6 Step Process for Triggers

freedom mindfulmovement praticaltools recovery self love work life May 28, 2022

by Alyson Stoner and Movement Genius

Given how delicate this topic is, it is possible it may be triggering. Below is a somatic exercise you can use along the way to help self-regulate. If something becomes unmanageable during the journal prompts, activities or movement course, stop and seek outside support. 
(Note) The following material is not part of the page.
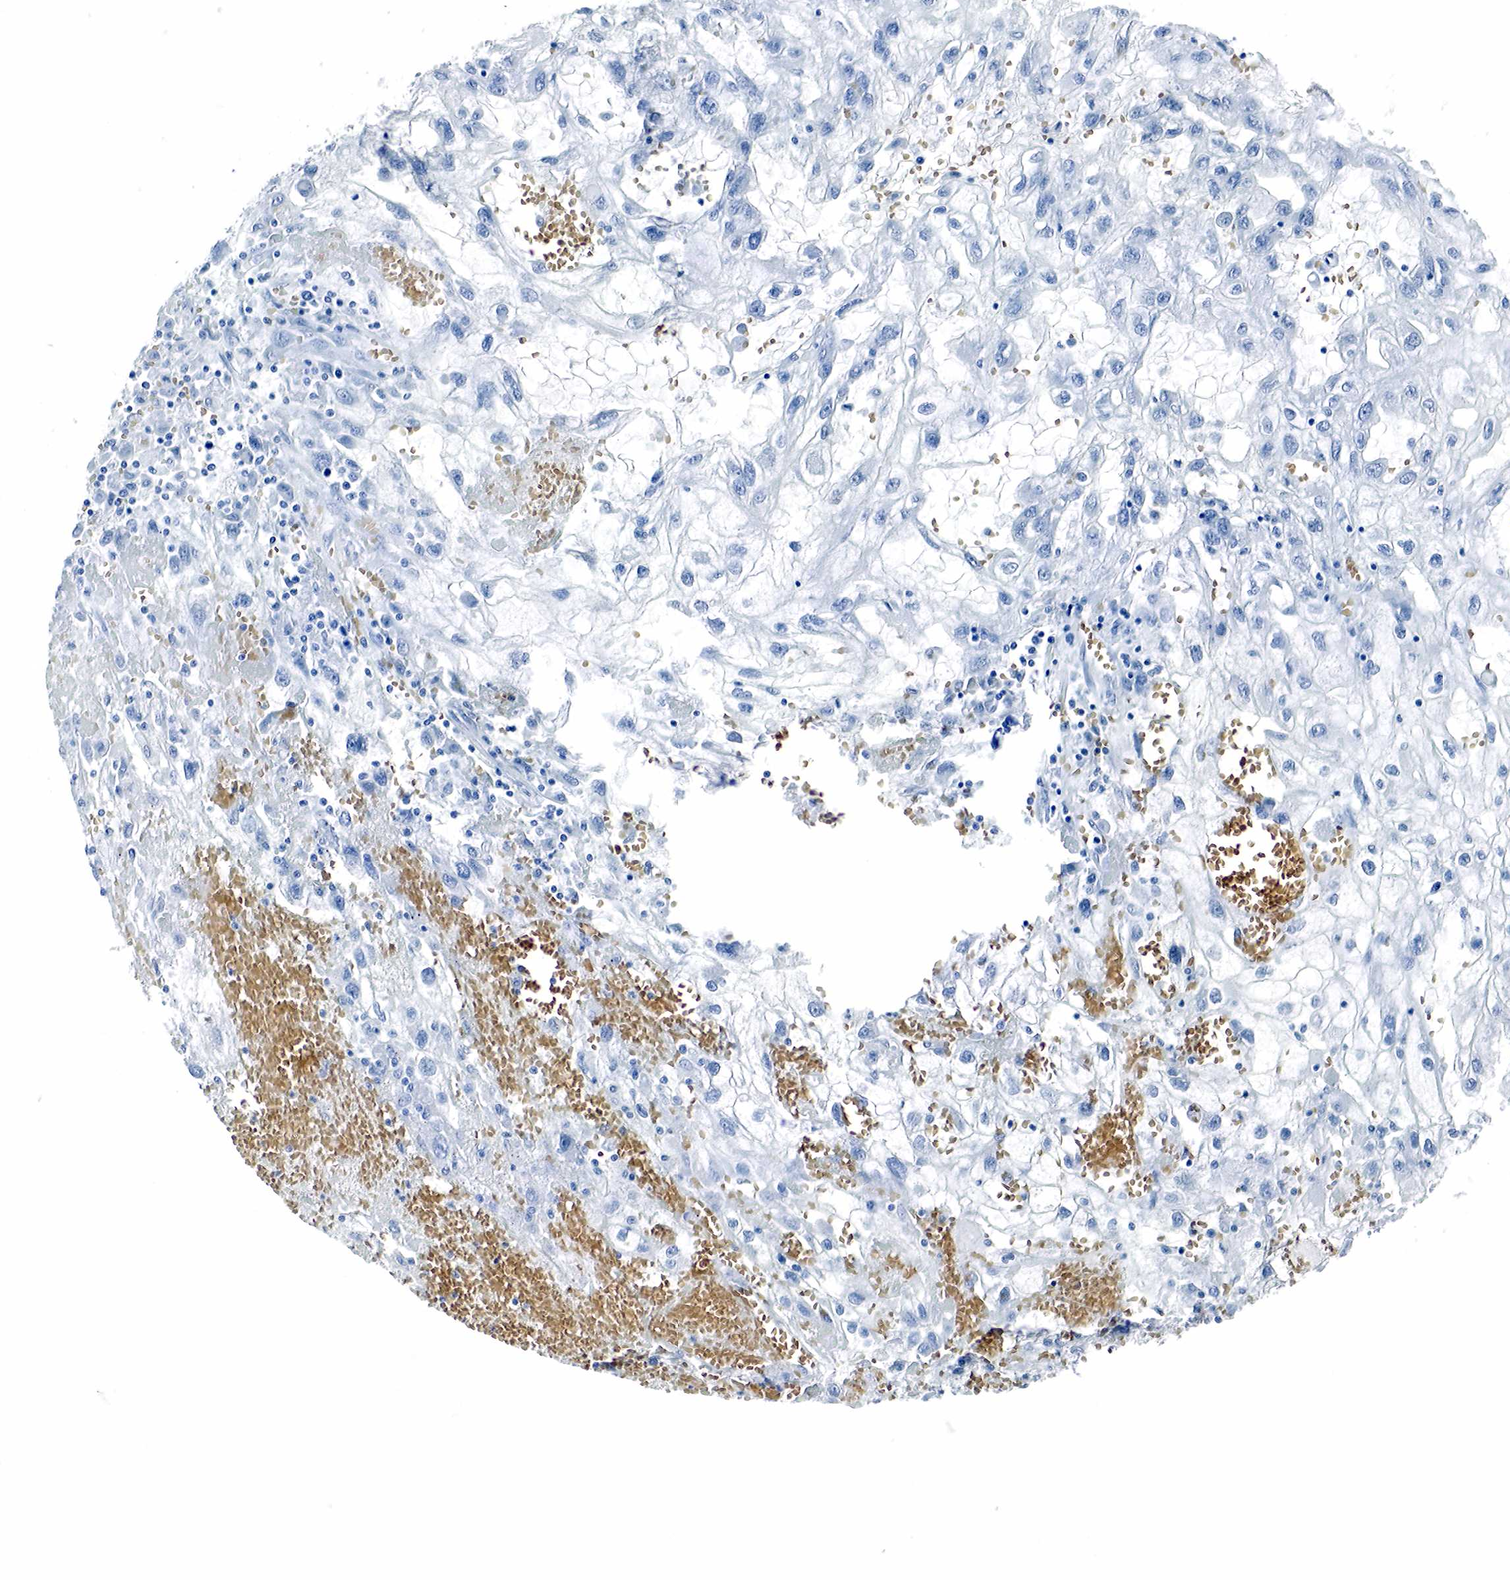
{"staining": {"intensity": "negative", "quantity": "none", "location": "none"}, "tissue": "renal cancer", "cell_type": "Tumor cells", "image_type": "cancer", "snomed": [{"axis": "morphology", "description": "Normal tissue, NOS"}, {"axis": "morphology", "description": "Adenocarcinoma, NOS"}, {"axis": "topography", "description": "Kidney"}], "caption": "This histopathology image is of renal cancer stained with IHC to label a protein in brown with the nuclei are counter-stained blue. There is no expression in tumor cells.", "gene": "GAST", "patient": {"sex": "male", "age": 71}}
This six-step process interpolates concepts from Integrative Psychotherapy and trauma expert Peter Levine:

1. Notice 

Start where you are. Take a moment to tune into the inner sensations, emotions and thoughts that are present with this trigger. Notice your breath and heart rate, your attitude, and any other relevant details.

2. Recall Safety

Now, recall a time or place you felt safe and at ease, perhaps when you felt like your authentic self. You can also imagine a person with whom you feel protected and secure. Sense into this experience and allow this to be an available resource for managing the discomfort of the trigger. 

3. Re-Watch The Tape

Next, return to the trigger and consider what happened to activate this stress response. When did it start? Where did you first feel it? As you’re able, recount the moments from feeling calm to feeling triggered. Take your time. What are the images, thoughts or feelings that activated your stress response?

4. Visit Your Safe Place

Bring to mind your safe place again. Allow the comfort and support of this person or place to assuage some of the discomfort. This can help you remain within your window of tolerance and not go past your edges. Perhaps your safe place brings some softness to tense muscles or some depth to your breathing. 

5. Offer Safety and Solutions 

From this space of safety and wider awareness, gently examine the trigger again and notice any changes to your inner experience. Now imagine your safe person or place “stepping in” and providing a perspective or solution that allows you to overcome the trigger successfully. This could be an encouraging word to remind you that you’re safe. It could be pointing out a different path of escape. It could be harnessing a superpower. You can get creative. Play out the solution until you reach the point of resolution and equilibrium. If this doesn’t unfold right away or seamlessly, it’s okay. Being present with your experience and having compassion for yourself is a part of processing the trigger. If needed, set aside these steps and simply focus on grounding into a relaxed awareness. 

6. Somatic Touch 

If you’d like to involve physical touch, you can place a hand or body part safely on the areas that are shifting from being triggered to feeling calm. Breathe into the areas and allow tension to begin releasing head-to-toe. Sometimes a gentle wiggle can “shake off” the stress, like an animal does after it’s spooked.

Above all, please know that there is no singular destination with the topic of trust and touch. As you move through the rest of your day, simply begin to notice what kind of contact feels safe and good, including zero contact at all. Certain areas of your body might prefer a little more space and others may enjoy support. Specific beliefs or associations may arise regarding different parts of the body or different motions. If it feels authentic, offer acceptance to each area of your body. If you find this form of connection to be healing and enriching, proceed with love and respect. Conversely, if the most loving thing you can do is skip this section, then set your boundary and congratulate yourself on a beautiful step forward in listening to the wisdom of your body.